----- TEXTE DE LA PAGE

Un sphinx ([sfɛ̃ks], grec ancien : σφίγξ, béotien : φίξ [pʰíːks] ; au féminin sphinge ou sphynge[1]) est une créature légendaire ayant la tête d'un humain, d'un faucon, d'un chat ou d'un bélier et le corps d'un lion avec, dans certaines versions du mythe, les ailes d'un aigle.

La première version d'un sphinx est égyptienne avec notamment le sphinx de Gizeh, composé d'une tête d'homme (possiblement celle du pharaon Khéphren). On le qualifie d'androsphinx (grec ancien : ανδρόσφιγξ) et il est considéré comme bienveillant. D'autres sphinx à tête de béliers sont observables dans des dromos à Thèbes.
Les représentations de sphinx sont généralement associées au rôle de gardien et flanquent des structures architecturales telles que des tombes royales ou des temples religieux[2].

Dans la tradition grecque, la sphinge a la tête d'une femme, les hanches d'un lion et les ailes d'un oiseau. À l'inverse de la version égyptienne, elle est impitoyable et dévore ceux qui ne peuvent pas répondre à son énigme. Elle a été rendue célèbre par le mythe d'Œdipe.

L'image du sphinx est exportée dans de nombreuses autres cultures à travers le monde, par exemple en Asie du Sud et du Sud-Est.

----------
----- ENTRÉES FOURNIES

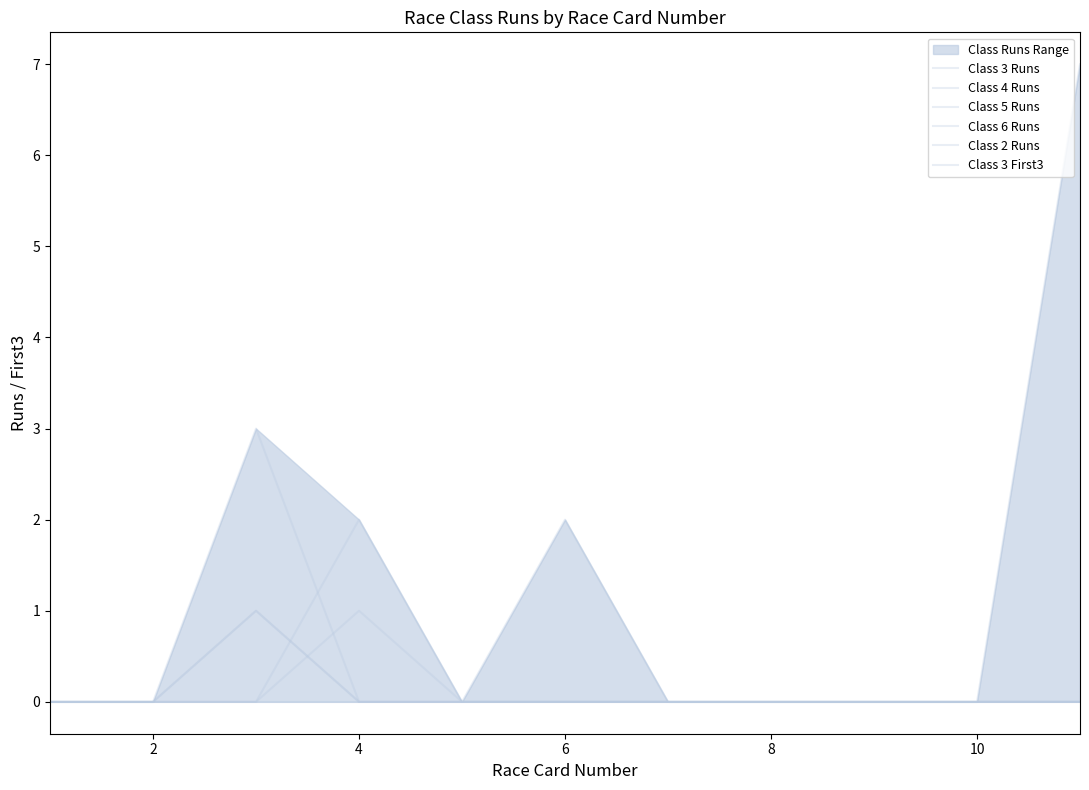

Rank the series at 10 from lowest to highest value.

Class 3 Runs, Class 5 Runs, Class 6 Runs, Class 2 Runs, Class 3 First3, Class 4 Runs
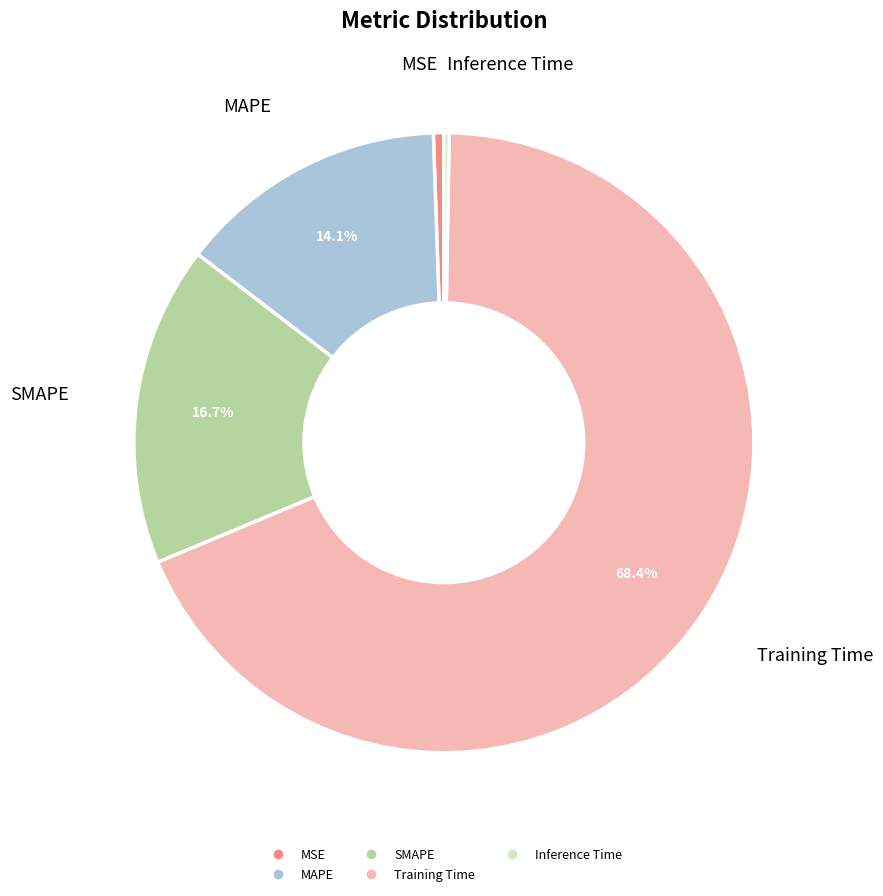

Is Training Time the majority of the pie?

Yes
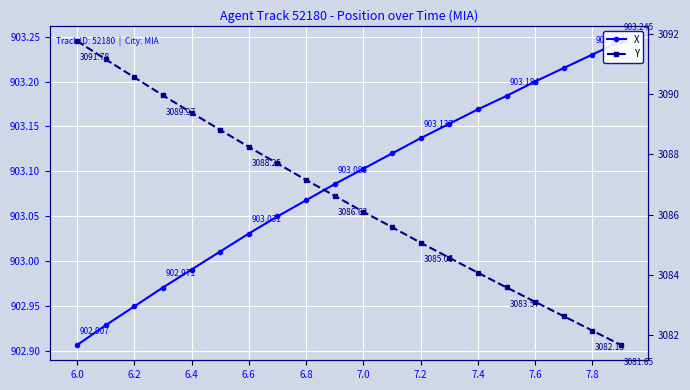

Which has a higher value, 14 or 6.6?

14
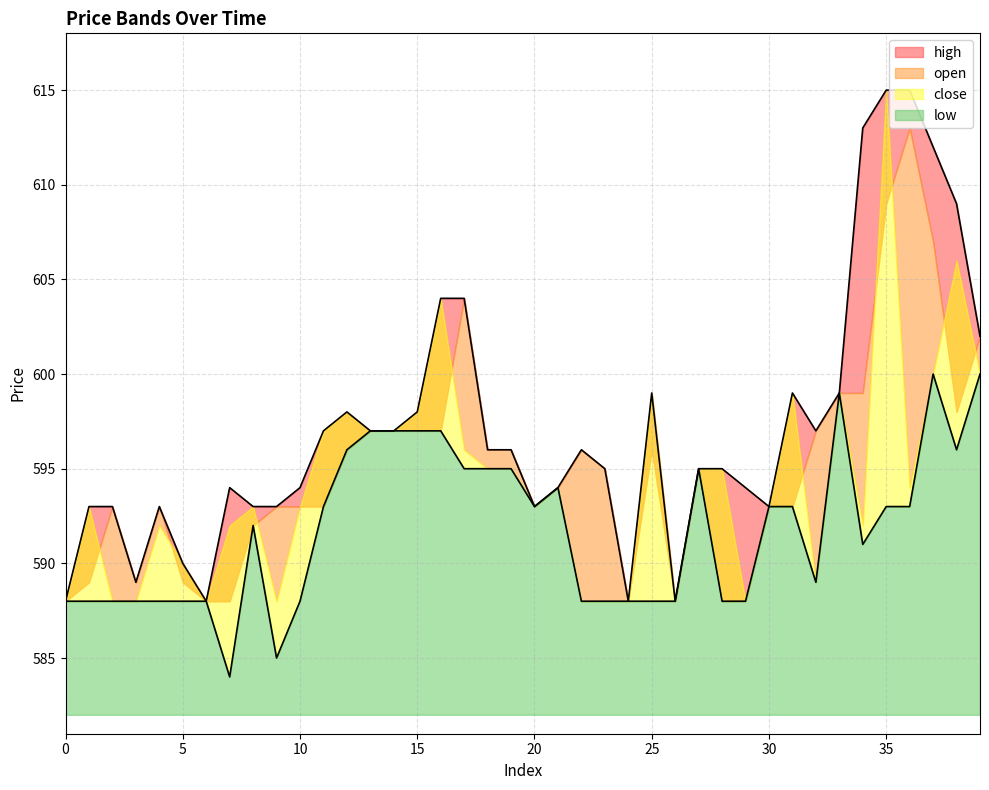

What is the difference between the maximum and minimum values in the high series?

27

----------

• _À FAIRE_:
**1.** Recopiez telles quelles les lignes de toutes les entrées sur les graphiques, en omettant les images.
**2.** Rédigez la suite du texte sur le sphinx à partir de sa dernière phrase.

• _RÉPONSES PAR TÂCHE_:
**1.**
Rank the series at 10 from lowest to highest value.

Class 3 Runs, Class 5 Runs, Class 6 Runs, Class 2 Runs, Class 3 First3, Class 4 Runs

Is Training Time the majority of the pie?

Yes

Which has a higher value, 14 or 6.6?

14

What is the difference between the maximum and minimum values in the high series?

27

**2.**
En Europe, le sphinx connaît également un renouveau majeur pendant la Renaissance dans l'art décoratif.

Étymologie

Le mot sphinx vient du grec Σφίγξ, apparemment du verbe σφίγγω (sphíngō) qui signifie « serrer, resserrer »[3].

Une autre origine a été suggérée par l'historienne Susan Wise Bauer. Pour elle, le mot sphinx serait une corruption grecque du nom égyptien shesepankh qui signifie « image vivante » et se réfère plutôt à la nature de la sculpture dans une « roche vivante » qu'à la bête elle-même[4].

Égypte

Grand Sphinx avant son déblaiement.
Arrière du Sphinx de Gizeh.

Le plus grand et le plus célèbre des sphinx est le Sphinx de Gizeh, situé sur le plateau de Gizeh devant les grandes Pyramides de Gizeh sur la rive ouest du Nil (29°58′31″N 31°08′15″E / 29.97528°N 31.13750°E / 29.97528; 31.13750).
La date de sa construction n'est pas connue avec certitude. Les égyptologues rapprochent la tête du Sphinx de celle du pharaon Khéphren et datent le monument entre 2600 et 2500 avant notre ère.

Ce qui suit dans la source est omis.